Ora ci dirigiamo verso nord-est da San José, vicino al confine con il Nicaragua, con la meta che è il Parco Nazionale Tortuguero.
Il bus navetta ci raccoglie alle 6:30 del mattino, subito dopo la mezzanotte..., dall'hotel. Il viaggio dura più di 4 ore, interrotto da una pausa per la colazione. Poi, cambio su una barca che ci porta attraverso il sistema fluviale del Rio Tortuguero fino alla Mawamba Lodge.
Il soggiorno lì è molto piacevole, una bella struttura, una “suite” spaziosa, personale cordiale e cibo di buona qualità.
La prima escursione – sempre in barca, poiché la lodge non è raggiungibile in altro modo – ci porta nel vicino villaggio di Tortuguero. Qui non c’è nulla di particolare e il luogo è principalmente orientato verso i visitatori turistici delle varie lodge del Parco Nazionale.
Il villaggio di Tortuguero esiste solo dal 1930, quando una famiglia colombiana si stabilì nella zona. Negli anni '40, a Tortuguero, iniziarono a disboscare la foresta pluviale tropicale. Per questo, i rami dei fiumi furono ampliati in canali per facilitare l'estrazione del legno. Oggi nella zona ci sono pochissime foreste primarie, la maggior parte della vegetazione è costituita da foreste secondarie.
Dalla fondazione del parco nazionale nel 1975, quest'area è protetta; in questo periodo la foresta secondaria si è trasformata in una vera “foresta pluviale”. La principale fonte di reddito per gli abitanti di Tortuguero è oggi il turismo in crescita. Nel villaggio sono stati posti alcuni resti di macchine arrugginite come un ricordo dell'epoca del taglio del legno.
Camminiamo lungo la spiaggia caraibica per tornare alla nostra lodge, che è l'unica struttura della zona a comprendere sia le aree costiere del mare sia quelle del parallelamente scorrente Rio Tortuguero. Non è consentito fare il bagno su entrambe le sponde – non nel fiume a causa dei coccodrilli e non nel mare a causa delle forti correnti.
Riusciamo a tornare mentre c'è sole e cielo nuvoloso. Poco dopo il nostro arrivo, una violenta pioggia si abbatte, che dopo circa un'ora viene sostituita da sole. Una situazione meteorologica tipica qui all'inizio della “stagione secca”.
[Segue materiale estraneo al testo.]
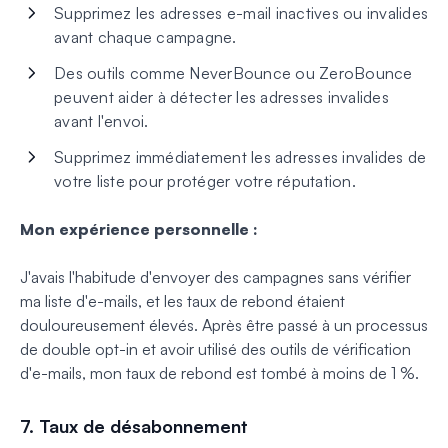
Supprimez les adresses e-mail inactives ou invalides
avant chaque campagne.
Des outils comme NeverBounce ou ZeroBounce
peuvent aider à détecter les adresses invalides
avant l'envoi.
Supprimez immédiatement les adresses invalides de
votre liste pour protéger votre réputation.
Mon expérience personnelle :
J'avais l'habitude d'envoyer des campagnes sans vérifier
ma liste d'e-mails, et les taux de rebond étaient
douloureusement élevés. Après être passé à un processus
de double opt-in et avoir utilisé des outils de vérification
d'e-mails, mon taux de rebond est tombé à moins de 1 %.
7. Taux de désabonnement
Il punto principale del nostro soggiorno è la crociera pomeridiana in barca nel cuore del parco nazionale. Ovviamente non vediamo gli animali grossi tanto pubblicizzati, come i giaguari. Anche le diverse specie di scimmie e gli bradipi, nella parte alta degli alberi, possiamo più intuire che vedere o fotografare, ma la navigazione attraverso il labirinto acquatico della foresta tropicale ha il suo fascino e vediamo comunque un buon numero di uccelli e rettili.
Per la sera ci siamo iscritti per la “Crociera Cena” sulla barca ristorante “Katonga” - una bella serata in un'atmosfera speciale e con buon cibo e Malbec dall'Argentina.
La mattina seguente, ritorniamo con la barca al “punto di trasferimento”, dove risaliamo di nuovo sul bus navetta e ci dirigiamo verso la nostra prossima meta.